Durant cinq ans, Jonás Trueba a suivi un groupe d’adolescents madrilènes pour filmer leur quotidien, leurs joies, leurs rencontres et leurs débats animés. Le projet en rappelle d’autres : Boyhood (2014) et plus récemment Adolescentes (2019) accompagnaient de manière analogue l’évolution de jeunes personnages. Qui à part nous, conçu comme une « expérience immersive » selon le cinéaste lui-même (au cours de la conversation Zoom qui ouvre le film), se distingue d’abord de ces deux films par sa durée, de près de 4h, puis par son hybridité, qui pousse encore plus loin la porosité entre fiction et documentaire. Le découpage du film en trois actes épouse une structure théâtrale tandis que le chapitrage, les nombreuses péripéties (les personnages partent à l’aventure le temps d’un voyage scolaire), intrigues amoureuses et rebondissements imprévus confèrent à l’ensemble un caractère résolument romanesque. Parallèlement, certains personnages revendiquent ouvertement leur nature fictive, à l’image de l’acteur qui confesse ne pas être un vrai professeur de sport. Il reste cependant souvent difficile de démêler le vrai du faux, de deviner si les événements sont feints ou authentiques – le mystère restera entier. Le film se démarque également par son caractère collaboratif, tant il apparaît comme le fruit d’un travail collectif, en témoignent les cercles régulièrement formés par le groupe, et la manière dont le réalisateur dialogue avec les personnages, à l’écran ou derrière la caméra.
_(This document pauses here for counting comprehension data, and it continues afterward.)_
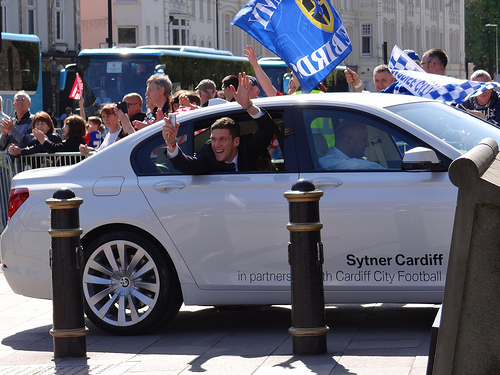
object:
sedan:
[1, 93, 500, 335]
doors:
[136, 104, 306, 291]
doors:
[301, 102, 460, 292]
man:
[162, 71, 289, 176]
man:
[318, 119, 389, 171]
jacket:
[166, 110, 281, 174]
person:
[243, 43, 303, 96]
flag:
[275, 0, 354, 94]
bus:
[73, 44, 163, 118]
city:
[1, 2, 497, 374]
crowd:
[3, 59, 500, 146]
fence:
[3, 153, 95, 236]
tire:
[78, 227, 184, 336]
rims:
[81, 239, 160, 327]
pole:
[46, 187, 91, 365]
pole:
[283, 179, 331, 356]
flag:
[69, 73, 83, 99]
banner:
[386, 45, 500, 106]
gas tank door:
[90, 174, 125, 198]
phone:
[166, 112, 176, 128]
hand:
[160, 118, 181, 148]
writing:
[236, 252, 446, 284]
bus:
[0, 32, 44, 120]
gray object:
[433, 138, 498, 374]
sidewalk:
[2, 360, 497, 374]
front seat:
[310, 128, 332, 158]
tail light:
[7, 187, 29, 220]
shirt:
[320, 146, 397, 173]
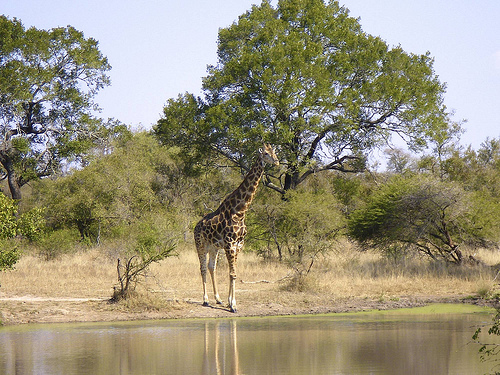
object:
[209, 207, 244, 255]
patterns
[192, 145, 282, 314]
giraffe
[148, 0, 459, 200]
green tree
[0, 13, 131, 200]
green tree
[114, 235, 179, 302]
tree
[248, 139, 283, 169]
head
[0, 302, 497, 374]
water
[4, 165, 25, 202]
tree trunk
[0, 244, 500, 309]
grass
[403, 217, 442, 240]
branch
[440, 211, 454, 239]
branch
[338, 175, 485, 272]
tree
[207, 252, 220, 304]
back leg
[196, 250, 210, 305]
back leg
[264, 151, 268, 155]
eye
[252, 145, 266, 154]
giraffe ear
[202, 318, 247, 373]
reflection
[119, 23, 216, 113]
sky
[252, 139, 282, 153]
horns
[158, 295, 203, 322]
dirt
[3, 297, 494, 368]
stream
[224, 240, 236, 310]
leg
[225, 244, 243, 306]
leg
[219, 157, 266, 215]
neck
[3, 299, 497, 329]
moss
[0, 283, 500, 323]
edge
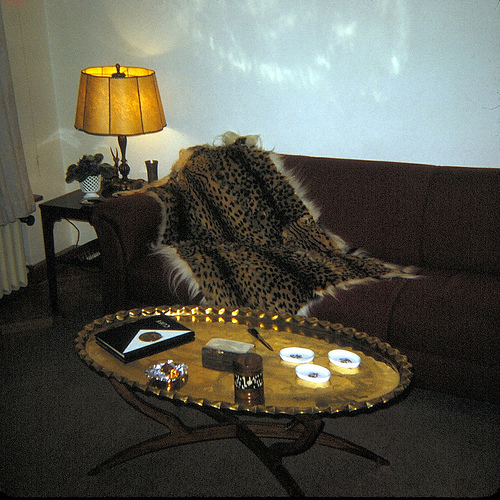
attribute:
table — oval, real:
[77, 306, 417, 419]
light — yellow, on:
[73, 65, 168, 192]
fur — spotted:
[137, 141, 414, 320]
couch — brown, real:
[89, 145, 493, 394]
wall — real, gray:
[47, 7, 499, 162]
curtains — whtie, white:
[0, 35, 39, 310]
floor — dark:
[0, 334, 66, 499]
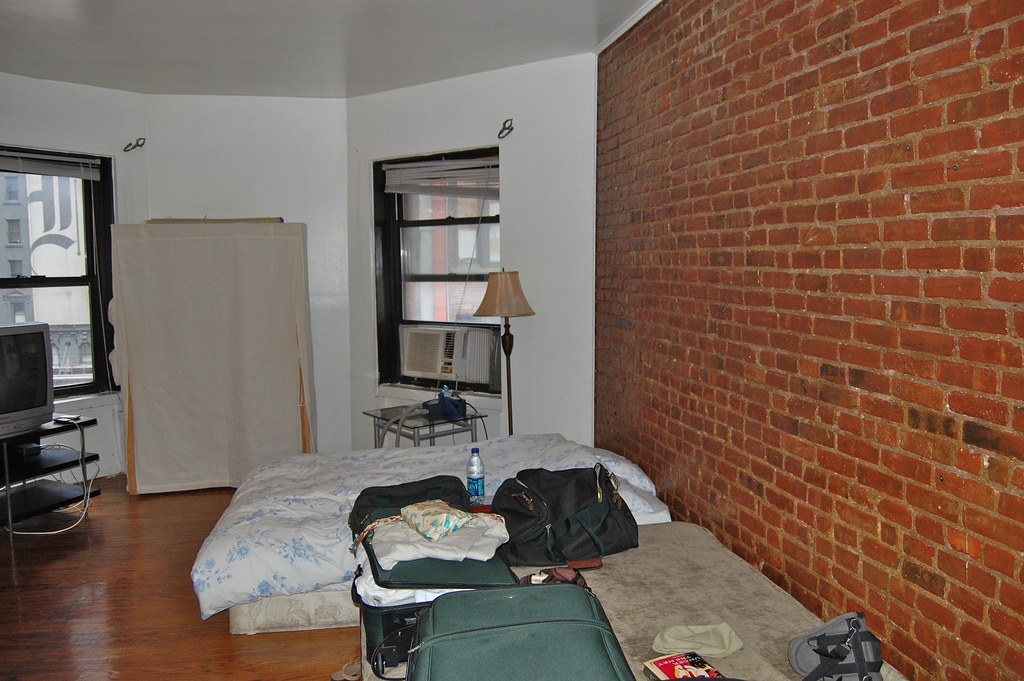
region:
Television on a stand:
[2, 309, 97, 528]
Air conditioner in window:
[371, 150, 502, 395]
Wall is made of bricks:
[593, 1, 1012, 670]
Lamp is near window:
[377, 156, 532, 419]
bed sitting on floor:
[1, 435, 690, 673]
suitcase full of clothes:
[337, 473, 519, 670]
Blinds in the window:
[365, 150, 502, 391]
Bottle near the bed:
[462, 441, 485, 509]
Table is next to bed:
[225, 387, 672, 629]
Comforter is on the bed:
[190, 432, 675, 635]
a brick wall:
[709, 136, 1011, 418]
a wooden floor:
[82, 579, 168, 677]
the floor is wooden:
[73, 570, 156, 676]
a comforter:
[259, 491, 332, 571]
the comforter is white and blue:
[241, 482, 302, 560]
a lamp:
[474, 269, 532, 324]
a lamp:
[470, 264, 548, 432]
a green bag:
[508, 471, 617, 548]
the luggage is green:
[431, 589, 594, 679]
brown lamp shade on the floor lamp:
[476, 265, 535, 322]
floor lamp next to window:
[470, 265, 538, 437]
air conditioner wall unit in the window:
[395, 316, 509, 393]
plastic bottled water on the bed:
[464, 446, 490, 503]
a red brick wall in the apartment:
[596, 2, 1023, 651]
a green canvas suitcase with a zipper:
[408, 582, 639, 678]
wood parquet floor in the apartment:
[85, 496, 193, 678]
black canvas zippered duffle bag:
[486, 461, 642, 566]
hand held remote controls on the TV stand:
[53, 411, 82, 425]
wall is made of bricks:
[593, 4, 999, 612]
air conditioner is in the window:
[354, 303, 514, 381]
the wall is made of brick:
[592, 3, 1022, 680]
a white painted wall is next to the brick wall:
[349, 55, 593, 455]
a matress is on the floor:
[197, 431, 666, 643]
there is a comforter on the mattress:
[187, 430, 671, 617]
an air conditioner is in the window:
[393, 320, 504, 394]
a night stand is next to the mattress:
[364, 398, 485, 449]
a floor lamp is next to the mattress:
[478, 269, 536, 434]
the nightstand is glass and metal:
[359, 396, 487, 436]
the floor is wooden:
[4, 471, 363, 680]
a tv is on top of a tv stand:
[0, 322, 86, 588]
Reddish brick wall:
[593, 0, 1018, 675]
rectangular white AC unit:
[398, 322, 497, 386]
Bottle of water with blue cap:
[464, 443, 488, 500]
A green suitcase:
[401, 578, 637, 677]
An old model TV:
[0, 320, 59, 438]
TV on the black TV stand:
[0, 319, 105, 547]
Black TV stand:
[6, 408, 104, 548]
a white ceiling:
[2, 4, 666, 100]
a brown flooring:
[5, 468, 357, 678]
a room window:
[368, 160, 515, 383]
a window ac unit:
[397, 319, 489, 378]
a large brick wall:
[576, 0, 1022, 679]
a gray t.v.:
[0, 319, 64, 428]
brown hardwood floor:
[0, 480, 351, 678]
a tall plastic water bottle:
[463, 443, 486, 502]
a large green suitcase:
[399, 582, 625, 677]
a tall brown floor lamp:
[472, 258, 534, 424]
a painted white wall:
[346, 62, 602, 459]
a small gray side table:
[364, 401, 492, 456]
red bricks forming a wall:
[601, 56, 681, 143]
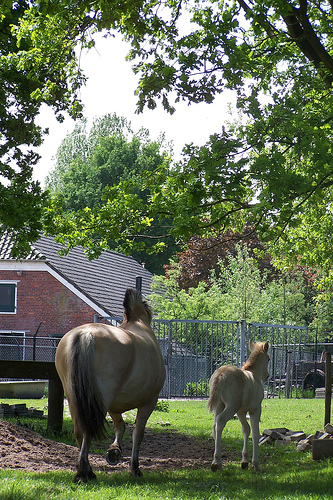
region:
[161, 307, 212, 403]
the gate is gray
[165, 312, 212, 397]
the gate is gray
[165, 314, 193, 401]
the gate is gray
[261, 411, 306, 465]
bricks on the ground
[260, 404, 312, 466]
bricks on the ground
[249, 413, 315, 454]
bricks on the ground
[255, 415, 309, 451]
bricks on the ground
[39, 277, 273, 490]
An adult horse and baby horse gracing through a farm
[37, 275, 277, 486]
An adult horse and baby horse gracing through a farm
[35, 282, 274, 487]
An adult horse and baby horse gracing through a farm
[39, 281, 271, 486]
An adult horse and baby horse gracing through a farm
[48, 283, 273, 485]
An adult horse and baby horse gracing through a farm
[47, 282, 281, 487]
An adult horse and baby horse gracing through a farm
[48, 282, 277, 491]
An adult horse and baby horse gracing through a farm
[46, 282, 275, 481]
An adult horse and baby horse gracing through a farm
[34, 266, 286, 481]
There is a young horse running in front of an older horse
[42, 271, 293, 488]
There is an older horse running behind a younger horse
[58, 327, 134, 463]
The horse's tail is black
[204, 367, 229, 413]
The young horse's tail is brown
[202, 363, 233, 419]
The young horse's tail is short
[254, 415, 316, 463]
There is a pile of rocks in front of the young horse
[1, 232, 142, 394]
The barn is red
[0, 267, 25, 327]
The barn windows have white trim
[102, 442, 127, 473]
The horse has shoes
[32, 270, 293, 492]
horses side by side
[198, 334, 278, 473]
smaller horse on ground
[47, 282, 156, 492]
large horse on ground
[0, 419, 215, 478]
pile of dirt on ground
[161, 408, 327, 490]
lawn with green grass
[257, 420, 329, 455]
concrete blocks on ground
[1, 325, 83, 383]
fence near the home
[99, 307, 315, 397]
enclosed area near home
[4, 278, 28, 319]
window in the home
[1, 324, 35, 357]
window in the home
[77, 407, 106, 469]
leg of a horse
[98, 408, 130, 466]
leg of a horse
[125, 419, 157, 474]
leg of a horse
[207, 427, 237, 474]
leg of a horse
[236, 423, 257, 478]
leg of a horse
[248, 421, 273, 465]
leg of a horse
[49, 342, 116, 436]
tail of a horse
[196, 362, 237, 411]
tail of a horse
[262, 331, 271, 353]
ear of a horse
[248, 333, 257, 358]
ear of a horse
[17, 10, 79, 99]
the leaves are green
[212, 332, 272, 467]
the foal is brown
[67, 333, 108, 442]
tail hair is long, grey and black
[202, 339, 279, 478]
a horse in the grass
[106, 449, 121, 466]
horseshoe on hoof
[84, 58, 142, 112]
sky above the land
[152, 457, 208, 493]
shadow on the ground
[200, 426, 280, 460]
legs of the animal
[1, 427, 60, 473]
dirt on the ground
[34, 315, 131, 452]
tail of the horse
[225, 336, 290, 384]
head of the horse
Par exemple, lorsque les comédiens lui suggèrent d’intégrer leurs pensées sous la forme d’une « voix-off intérieure », Jonás Trueba en tient compte plus loin dans le montage, à travers des scènes où les personnages commentent ce qui se passe à l’écran. Ce faisant, il donne la parole aux adolescents sans exagérer leurs tourments ni gommer les particularités de chacun. Certaines scènes, notamment celles où les lycéens discutent des personnages qu’ils vont interpréter, donnent même le sentiment de voir le film en train de se faire. Plus tard, le cinéaste ira jusqu’à confronter les jeunes acteurs aux images du film, qui devient par là un véritable objet de réflexion, sentiment renforcé par la présence de deux entractes ménageant un temps pour repenser à ce qu’on a vu.
Entre chien et loup
Dans la discussion Zoom ouvrant le film, la mosaïque souligne la dimension collective aussi bien qu’elle l’atomise : cette dialectique entre l’individu et le groupe, déjà à l’œuvre dans Eva en août, prend toutefois une résonance particulière dans ce cadre adolescent. C’est en effet la période où la quête de soi, au cœur de l’œuvre du cinéaste, se manifeste avec le plus d’intensité : le jeune Sancho Javiérez, à demi rasé et teint en blond, incarne parfaitement ce conflit entre d’une part les attentes parentales et de l’autre l’expression de sa singularité. « Cada persona es un mundo » (« Chaque personne est un monde ») résumera joliment un personnage, faisant valoir une complexité qui le hisse au-delà des préjugés liés à son homosexualité. La caméra portée, comme ouverte à l’imprévu, filme au plus près des visages, réceptacles des émotions débordantes de la jeunesse. La solaire et spontanée Candela passe ainsi de la colère à l’euphorie en voyant son amoureux débarquer à l’improviste dans le village familial. S’en suit alors une magnifique virée en barque, où l’amour s’apparente à une nouvelle contrée (ici le Portugal) qu’il s’agit d’explorer à deux. La scène de voyage en bus dans laquelle le discret Pablo se rapproche d’une camarade de classe bouleverse également par son évidente simplicité : cette fois-ci, c’est par l’entremise d’une paire d’écouteurs, soit deux fils qui se rejoignent pour n’en former plus qu’un, que les amants entrent en symbiose. Rien ne semble pouvoir arrêter les personnages de Qui à part nous (Quien lo impide, littéralement « Qui nous en empêche », en version originale), enflammés par la passion amoureuse et le désir de transformer le monde. La crise sanitaire, évoquée à la fin du récit, apparaît alors d’autant plus cruelle qu’elle vient leur couper les ailes en plein vol. Reste la lumière, entre chien et loup, qui recouvre le film d’un voile de mélancolie et célèbre le crépuscule d’un temps perdu, ou du moins à moitié : chez Trueba, même les adultes conservent une part d’innocence.